Merchants want to provide customer convenience and choice while still controlling costs. Innovations in technology now allow them to achieve both goals with one program. Merchants can save money on payment processing fees by using new or existing merchant loyalty programs linked to customers’ preferred payment types to steer loyal customers toward Demand Deposit Account (DDA)-based payments, via a method known as decoupled debit.

Unprecedented competitive pressures and a slowing economy are driving merchants to look for innovative ways to reduce operating expenses and increase revenues. However, cost reductions have to be invisible to the customer, who shops with high expectations of good value for his money as well as superior service and convenience.

For this reason, merchants who want to attain and hold a competitive advantage will scrutinize every opportunity to improve the efficiencies and cost-effectiveness of their behind-the-scenes business processes.

At the same time, many merchants are using loyalty reward programs to increase customer lifetime value and drive incremental sales from repeat customers. Calling loyalty reward programs “a paramount competitive force,” the research and advisory firm Aite Group says such programs “shape the behaviors of a whopping 38 percent of the U.S. population.” 1 That’s close to 83 million adults—an astounding figure. With so many people showing a preference to patronize merchants who reward loyalty, it’s no longer a question of if, but when every merchant will have a loyalty rewards program to derive more revenue from long-term customer relationships.
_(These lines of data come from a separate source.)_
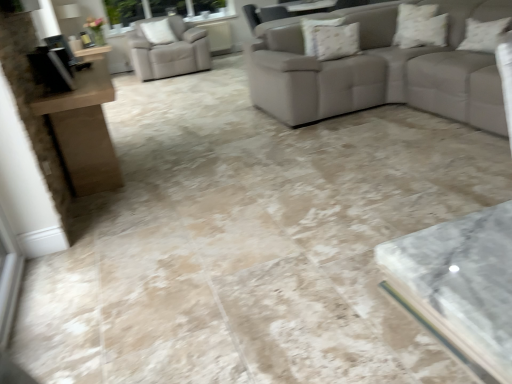
Question: Does point (480, 23) appear closer or farther from the camera than point (151, 29)?

Choices:
 (A) closer
 (B) farther

Answer: (A)

Question: Considering their positions, is white textured pillow at upper right, the 4th pillow positioned from the back, located in front of or behind white textured pillow at upper left, positioned as the 1th pillow in left-to-right order?

Choices:
 (A) front
 (B) behind

Answer: (A)

Question: Which of these objects is positioned closest to the white textured pillow at upper right, arranged as the second pillow when viewed from the top?

Choices:
 (A) white textured pillow at upper left, placed as the fourth pillow when sorted from bottom to top
 (B) beige leather armchair at upper left
 (C) floral fabric pillow at upper center, which is the 2th pillow in left-to-right order
 (D) white textured pillow at upper right, the fourth pillow positioned from the top

Answer: (D)

Question: Which is farther from the white textured pillow at upper left, the fourth pillow positioned from the right?

Choices:
 (A) white textured pillow at upper right, positioned as the first pillow in front-to-back order
 (B) beige leather armchair at upper left
 (C) floral fabric pillow at upper center, the 3th pillow positioned from the top
 (D) white textured pillow at upper right, which is the 3th pillow from bottom to top

Answer: (A)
Innovations in technology allow merchants to address both needs at once. It’s now possible to reduce operating expenses by enticing customers through loyalty programs to utilize lower cost-per-transaction payment types. Programs are emerging that allow new and existing merchant loyalty or membership cards to be linked to customers’ preferred payment types, such as DDAs, debit or credit accounts.
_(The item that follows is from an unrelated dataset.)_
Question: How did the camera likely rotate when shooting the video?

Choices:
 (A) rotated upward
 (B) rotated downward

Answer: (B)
Merchants can save money on payment processing fees by steering loyal customers toward DDA payments, which are then processed as low-cost Automated Clearing House (ACH) payments.

Through decoupled debit, payment processors now have the means to “electronify” the processing of this non-check payment type through ACH, allowing merchants to reap the benefits of more payments from DDAs while providing convenience and choice to customers. When paired with a merchant’s own loyalty rewards program, the new payment process can reduce operating costs, increase customer spending and loyalty and provide a real competitive advantage to a merchant.

What’s unique about this approach is that it’s truly merchant-centric. Most forms of decoupled debit are intended to profit the financial institution but not necessarily the merchant. This new “payment plus loyalty” approach shifts the value proposition to the merchant by enabling it to own the customer relationship (and all the insightful information the relationship yields), improve the customer experience (which in turn deepens loyalty) and streamline and reduce the cost of many payment processes.